Né à Stras­bourg en 1950, con­cep­teur et directeur du Mam­co (Musée d’art mod­erne et con­tem­po­rain de Genève) et ancien directeur de la Vil­la Arson (Nice), Chris­t­ian Bernard est aus­si un poète des plus dis­crets. Jusque là il envoy­ait (et con­tin­ue de le faire) ses poèmes sous forme de mini-pla­que­ttes à ses amis. Ses pre­mières pub­li­ca­tions (rares) datent de 1966. Mais il inau­gure aujourd’hui les édi­tions papi­er de Sitaud­is avec un recueil très para­dox­al de son­nets.  Par la déstruc­tura­tion de la forme fixe ils devi­en­nent de véri­ta­bles nou­velles express.

Chris­t­ian Bernard sous pré­texte d’honorer la forme fixe lui fait un enfant dans le dos pour met­tre à nu une sorte de créa­tion hybride afin de mon­ter un pont entre le passé et le futur, fic­tion et poésie. L’auteur mal­traite à sa main la struc­ture la plus prisée de la poésie française. Pour autant et en dépit de l’humour caus­tique il ne s’agit pas d’un sim­ple jeu. Ses textes sont de petits bijoux rich­es de glisse­ments et d’insolences ravageuses.
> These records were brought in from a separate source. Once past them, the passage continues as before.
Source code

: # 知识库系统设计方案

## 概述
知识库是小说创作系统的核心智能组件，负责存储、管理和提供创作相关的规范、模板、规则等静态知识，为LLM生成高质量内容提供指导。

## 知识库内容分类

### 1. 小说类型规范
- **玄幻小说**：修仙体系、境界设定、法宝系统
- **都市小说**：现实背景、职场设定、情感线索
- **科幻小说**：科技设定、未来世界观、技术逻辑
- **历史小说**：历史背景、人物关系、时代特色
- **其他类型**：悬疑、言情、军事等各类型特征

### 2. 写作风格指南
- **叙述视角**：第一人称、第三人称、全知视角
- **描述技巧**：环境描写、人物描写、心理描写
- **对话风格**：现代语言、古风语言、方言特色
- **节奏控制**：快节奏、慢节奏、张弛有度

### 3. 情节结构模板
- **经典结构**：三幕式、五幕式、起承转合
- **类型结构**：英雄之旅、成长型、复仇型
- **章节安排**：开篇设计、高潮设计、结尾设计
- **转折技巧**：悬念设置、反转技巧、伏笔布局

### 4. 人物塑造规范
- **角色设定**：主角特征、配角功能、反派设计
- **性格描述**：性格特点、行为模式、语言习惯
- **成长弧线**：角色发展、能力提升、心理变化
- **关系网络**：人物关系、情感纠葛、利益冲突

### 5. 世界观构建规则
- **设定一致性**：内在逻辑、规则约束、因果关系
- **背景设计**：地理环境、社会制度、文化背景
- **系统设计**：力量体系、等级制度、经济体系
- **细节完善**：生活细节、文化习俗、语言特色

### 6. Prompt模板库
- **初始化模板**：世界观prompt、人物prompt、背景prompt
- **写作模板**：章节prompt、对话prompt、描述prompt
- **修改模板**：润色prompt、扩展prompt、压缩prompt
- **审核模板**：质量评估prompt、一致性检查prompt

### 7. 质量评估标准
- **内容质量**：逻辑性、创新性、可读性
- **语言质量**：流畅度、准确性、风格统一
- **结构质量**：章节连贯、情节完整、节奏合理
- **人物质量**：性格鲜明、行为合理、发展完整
N’en déplaise aux puristes on ne pour­ra plus par­ler de coupures à l’hémistiche et autres vaca­tions farcesques du genre au moment même où le  philosophe mon­tre son nez sous les man­teaux de vision du poète.

Celui-ci   règle ses comptes à nos mémoires et aux livres qui leur tien­nent de garde fou :

« Nos sou­venirs sont des cab­i­nets d’a­ma­teurs et nos
livres des bib­lio­thèques couchées Scher­zo Dies rirai
Chausse-trappes portes dérobées phras­es piégées

(…)

 Cather­ine Crachat te tient lieu d’ange gar­di­en tu
la sens dans ton dos dans ton angoisse sourde et
muette La prose du monde est sans pourquoi »

 

Ces deux « ter­cets » illus­trent par­faite­ment la langue sans arthrose de l’auteur qui par ailleurs élim­ine tout point de ponc­tu­a­tion. Et lorsqu’ils appa­rais­sent ce n’est plus en tant que signe mais comme élé­ment à part entière de ses nar­ra­tions « à angles obtus FWD ou poèmes bar­bares au pilon point-virgule ».

Le son­net ne fait pas dans la vieil­lerie. Il pro­pose une nou­velle forme de nar­ra­tion dans un temps où la rapid­ité de lec­ture impose la forme la plus ramassée qui soit. Cul­ti­vant les décalages, les effets retards comme les avancées il n’y a de place ici ni pour col­is fichés ni pour ver­ro­terie sauf à y voir débarouler un éléphant. L’humour rap­proche le sérieux directeur du Mam­co des irréguliers belges de la langue qu’il affectionne.

Tel un avi­a­teur fou Chris­t­ian Bernard laisse plan­er bien des énigmes à coup de loop­ings et autres fig­ures non réper­toriés. Ne croyons donc pas l’auteur lorsqu’il affirme  « Jamais nul vrai plaisir à tir­er ces  lignes sinon celui par­fois de voir  ou d’en­ten­dre la dou­blure ou  l’é­cho qui susurre la désen­tente ». Chaque texte est une relance à bras pro­pre à provo­quer   le  plaisir du texte  au moment où pour cette  « Petite forme » celle du poète est à son apogée.  Le créa­teur prend par revers toute une post­moder­nité poé­tique en revendi­quant le car­ac­tère fal­lac­i­eux, énig­ma­tique mais tout autant fes­tif de l’image. L’œuvre assume donc des utopies que d’aucuns con­sid­èrent comme « bour­geois­es » — on se demande bien pourquoi.